---- SOURCE DATA

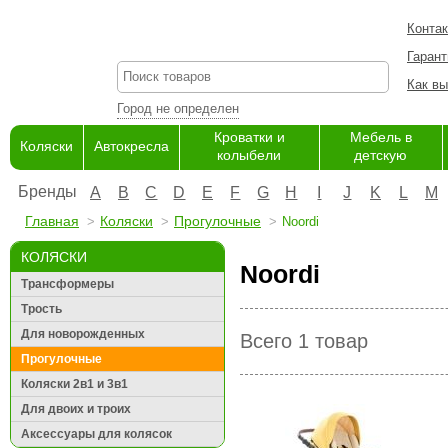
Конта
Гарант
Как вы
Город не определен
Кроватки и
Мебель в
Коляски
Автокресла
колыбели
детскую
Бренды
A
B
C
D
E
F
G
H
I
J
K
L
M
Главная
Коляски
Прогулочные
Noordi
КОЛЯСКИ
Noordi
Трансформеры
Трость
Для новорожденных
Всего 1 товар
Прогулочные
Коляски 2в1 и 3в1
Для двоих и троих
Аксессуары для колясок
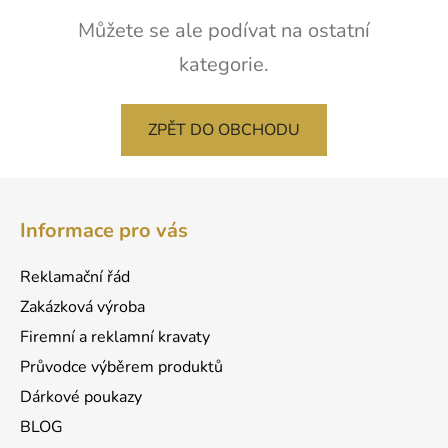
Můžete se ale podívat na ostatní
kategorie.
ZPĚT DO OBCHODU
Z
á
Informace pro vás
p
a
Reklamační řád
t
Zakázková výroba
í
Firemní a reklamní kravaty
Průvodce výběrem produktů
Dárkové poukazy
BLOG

--------
---- SOURCE DATA

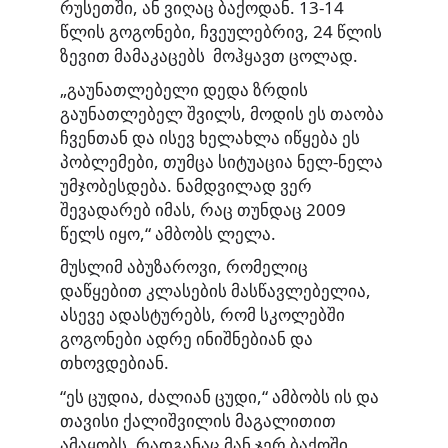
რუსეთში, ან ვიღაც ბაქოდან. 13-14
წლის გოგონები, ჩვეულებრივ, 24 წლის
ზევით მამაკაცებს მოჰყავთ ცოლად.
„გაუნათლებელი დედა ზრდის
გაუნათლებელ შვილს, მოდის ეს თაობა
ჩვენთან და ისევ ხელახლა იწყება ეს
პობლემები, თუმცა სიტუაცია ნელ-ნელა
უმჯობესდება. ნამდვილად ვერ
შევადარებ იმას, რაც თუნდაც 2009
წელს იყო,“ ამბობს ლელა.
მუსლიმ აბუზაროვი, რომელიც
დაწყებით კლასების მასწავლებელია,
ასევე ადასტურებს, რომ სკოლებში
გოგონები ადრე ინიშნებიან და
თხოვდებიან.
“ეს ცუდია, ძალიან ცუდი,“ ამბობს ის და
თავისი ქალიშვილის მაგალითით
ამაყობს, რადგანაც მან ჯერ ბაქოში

--------

# [EXERCISE OBJECTIVE]
With the line that has "ამბობს ის და" as the first and the line that has "ამაყობს, რადგანაც მან ჯერ ბაქოში" as the last, repeat exactly that run of lines above and no more.

# [OUTPUT OF THE TASK]
“ეს ცუდია, ძალიან ცუდი,“ ამბობს ის და
თავისი ქალიშვილის მაგალითით
ამაყობს, რადგანაც მან ჯერ ბაქოში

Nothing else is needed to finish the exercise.